## [Extract to read]
= = = = = = =

But “don’t care” does mean it’s not a scam. A scam is something that sells you something by lying to you that it’s something you want. If you don’t care, you can’t be scammed. Your point about them lying is true but you’d need to take it up with their legal departments because I doubt they care about this thread
 

ibookemo

macrumors 6502
Jun 17, 2009
381
544
Language evolves. In 20 years time I bet there are much fewer ‘real’ zoom lenses and the term will be much more closely related to the digital variant.

Not worth losing sleep over - it’s just a marketing term for now.
 

Cod3rror

macrumors 68000
Apr 18, 2010
1,773
82
That's because Samsung Galaxy Ultra has 100 or 200mp main sensor while iPhone has 48mp with smaller sensor. A huge difference.

= = = = = = =

## [Data records]
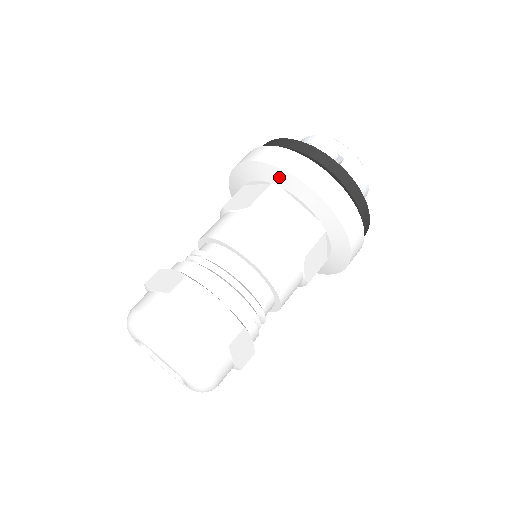
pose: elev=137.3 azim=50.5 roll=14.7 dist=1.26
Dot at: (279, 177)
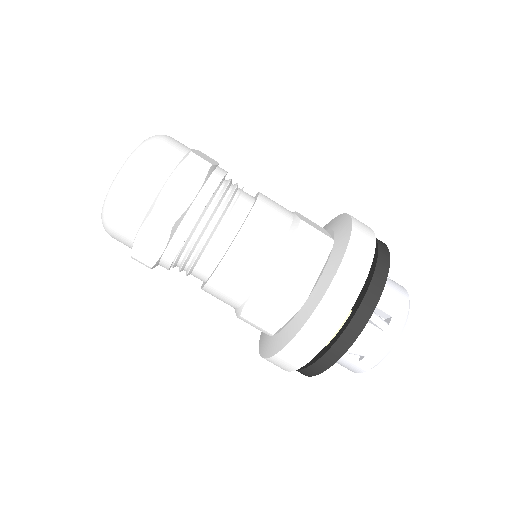
Dot at: (331, 223)
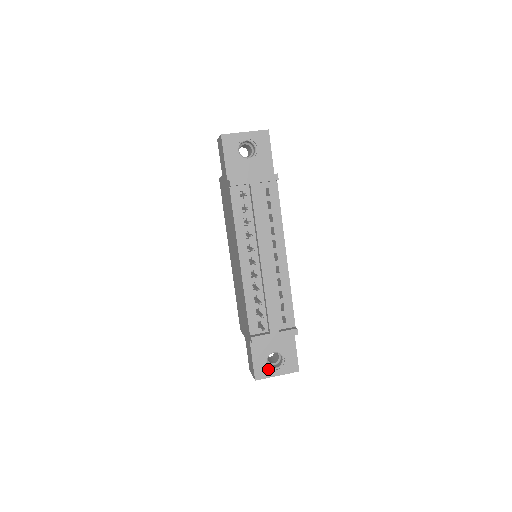
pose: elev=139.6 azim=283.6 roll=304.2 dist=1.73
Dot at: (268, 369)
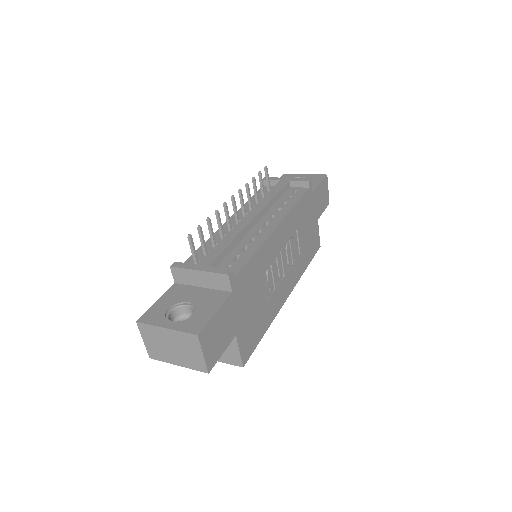
Dot at: (163, 317)
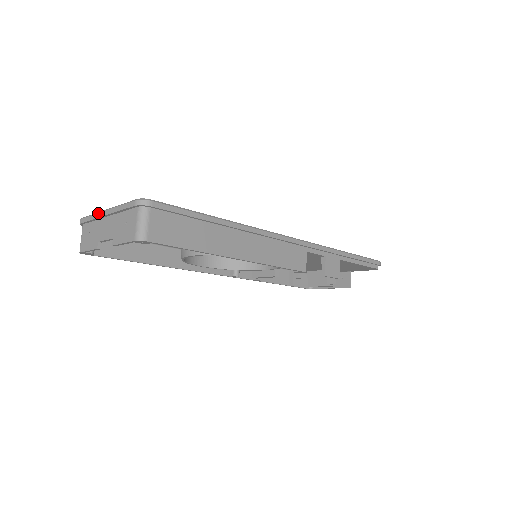
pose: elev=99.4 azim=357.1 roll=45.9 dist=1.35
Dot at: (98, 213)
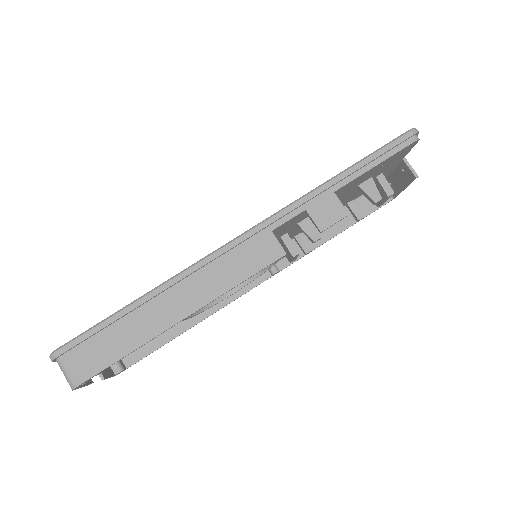
Dot at: occluded
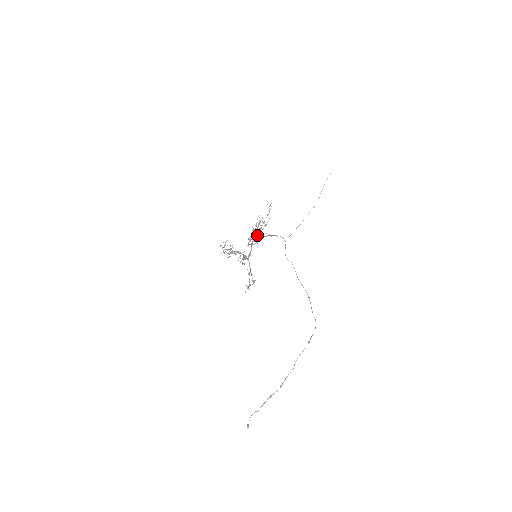
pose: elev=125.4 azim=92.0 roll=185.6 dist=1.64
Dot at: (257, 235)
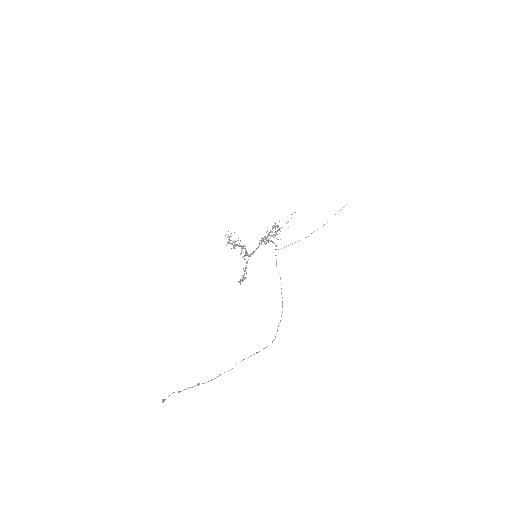
Dot at: (270, 237)
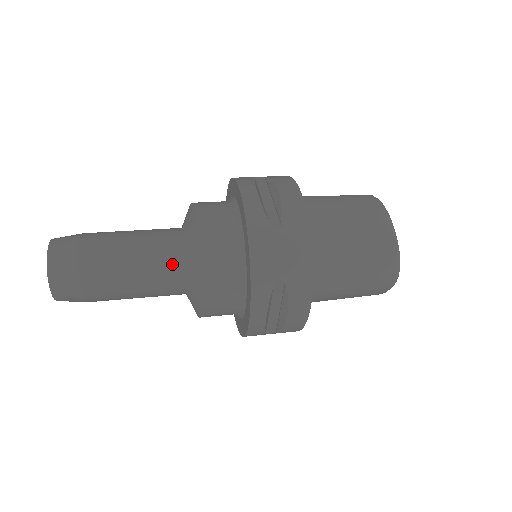
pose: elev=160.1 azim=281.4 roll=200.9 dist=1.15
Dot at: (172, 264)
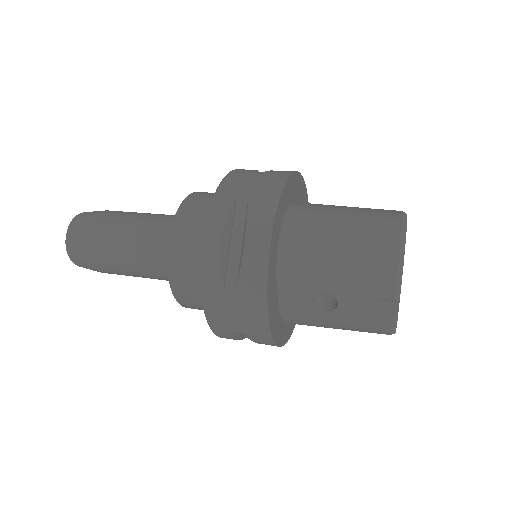
Dot at: (167, 222)
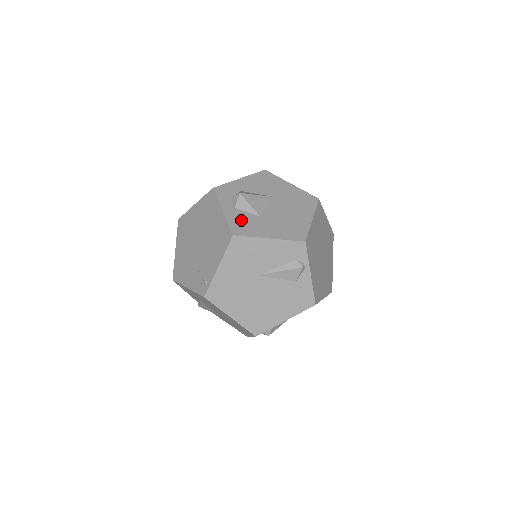
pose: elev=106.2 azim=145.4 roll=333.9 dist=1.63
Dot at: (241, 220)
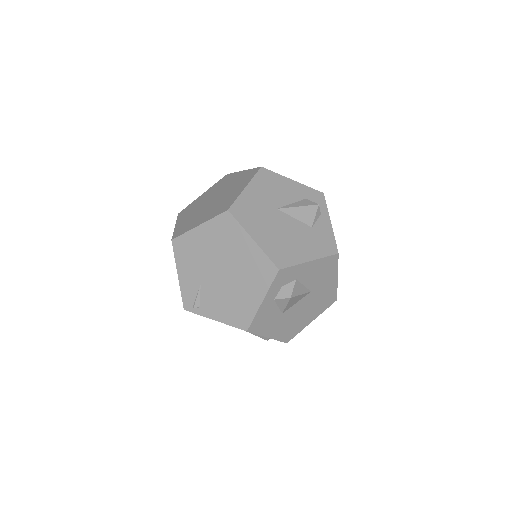
Dot at: (266, 316)
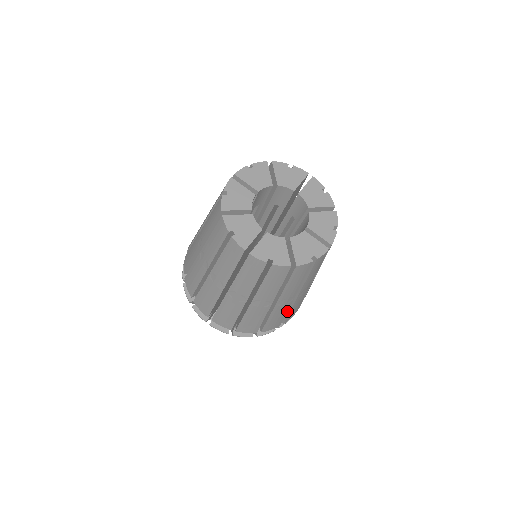
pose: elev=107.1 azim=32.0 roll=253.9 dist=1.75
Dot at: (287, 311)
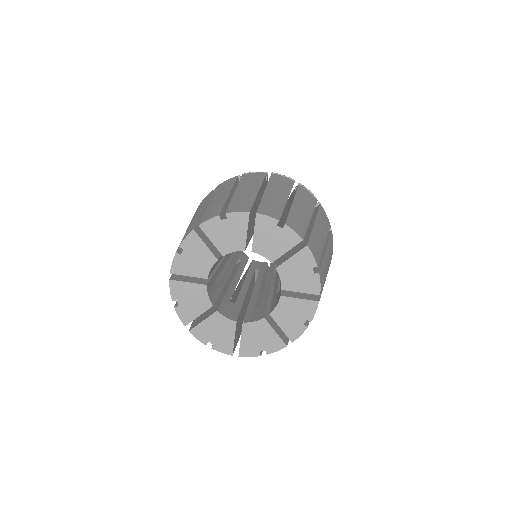
Dot at: occluded
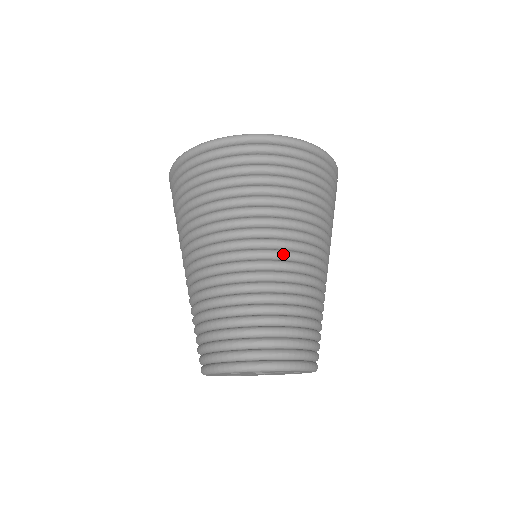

= = = = = = =

## [Task requirements]
In the forum thread, how does the first post define a scam? Answer only from the thread, not from the lines.

## [Solution to this exercise]
A scam is something that sells you something by lying to you that it's something you want.